About Samhällsbyggnadsbolaget i Norden AB (publ)
Samhällsbyggnadsbolaget i Norden AB (publ) (SBB) i is the Nordic region's leading real estate company in social infrastructure. The company's strategy is to own and manage community properties in the Nordic region and rental-regulated residential properties in Sweden in the long term, and to conduct active property development work. Through SBB's large community involvement, municipalities and other stakeholders find a long-term partner in the company. The company's B share (symbol SBB B) and D share (symbol SBB D) are traded on Nasdaq Stockholm, Large Cap. More information about SBB is available at www.sbbnorden.se.
IMPORTANT NOTICE IN RELATION TO THE INVITATION
THE DISTRIBUTION OF THIS PRESS RELEASE IN CERTAIN JURISDICTIONS MAY BE RESTRICTED BY LAW. PERSONS INTO WHOSE POSSESSION THIS PRESS RELEASE COMES ARE REQUIRED BY EACH OF THE OFFEROR AND THE DEALER MANAGERS AND CITIBANK, N.A., LONDON BRANCH (THE “CONVERSION AGENT”) TO INFORM THEMSELVES ABOUT, AND TO OBSERVE, ANY SUCH RESTRICTIONS. THIS PRESS RELEASE DOES NOT CONSTITUTE AN OFFER TO SELL OR BUY OR A SOLICITATION OF AN OFFER TO SELL OR BUY THE NOTES OR ANY OTHER SECURITIES.
THIS PRESS RELEASE IS DIRECTED EXCLUSIVELY TO MARKET PROFESSIONALS AND INSTITUTIONAL INVESTORS AND IS FOR INFORMATION PURPOSES ONLY AND IS NOT TO BE RELIED UPON IN SUBSTITUTION FOR THE EXERCISE OF INDEPENDENT JUDGEMENT. IT IS NOT INTENDED AS INVESTMENT ADVICE AND UNDER NO CIRCUMSTANCES IS IT TO BE USED OR CONSIDERED AS AN OFFER TO BUY ANY NOTE NOR IS IT A RECOMMENDATION TO BUY OR SELL ANY NOTE.
NONE OF THE DEALER MANAGERS, THE CONVERSION AGENT NOR ANY OF THEIR RESPECTIVE AFFILIATES ACCEPT ANY LIABILITY ARISING FROM THE USE OF, OR MAKES ANY REPRESENTATION AS TO THE ACCURACY OR COMPLETENESS OF, THIS PRESS RELEASE OR OFFEROR’S PUBLICLY AVAILABLE INFORMATION.

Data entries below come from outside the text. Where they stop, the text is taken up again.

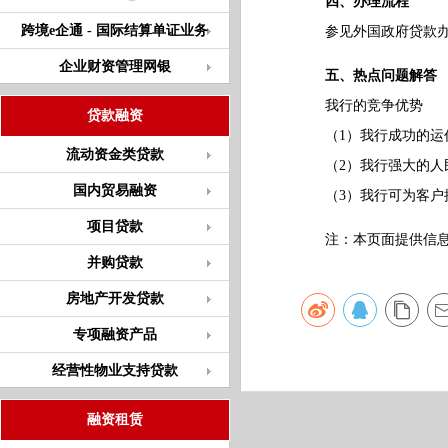
四、办理流程
跨境e企通 - 国际结算单证业务
参见外国政府贷款办
企业财资管理网银
五、热点问题解答
我行的竞争优势
贷款融资
（1）我行成功的运作
流动资金类贷款
（2）我行强大的人民
国内贸易融资
（3）我行可为客户提
项目贷款
注：本页面提供信息仅
并购贷款
房地产开发贷款
专项融资产品
经营性物业支持贷款
融资租赁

THE DEALER MANAGERS AND THE CONVERSION AGENT ARE ACTING ON BEHALF OF THE OFFEROR AND NO ONE ELSE IN CONNECTION WITH THE INVITATION AND WILL NOT BE RESPONSIBLE TO ANY OTHER PERSON FOR PROVIDING THE PROTECTIONS AFFORDED TO CLIENTS OF THE DEALER MANAGERS OR THE CONVERSION AGENT, OR FOR PROVIDING ADVICE IN RELATION TO THE INVITATION. NEITHER THE DEALER MANAGERS NOR THE CONVERSION AGENT OWES ANY DUTY TO ANY HOLDER OF THE NOTES.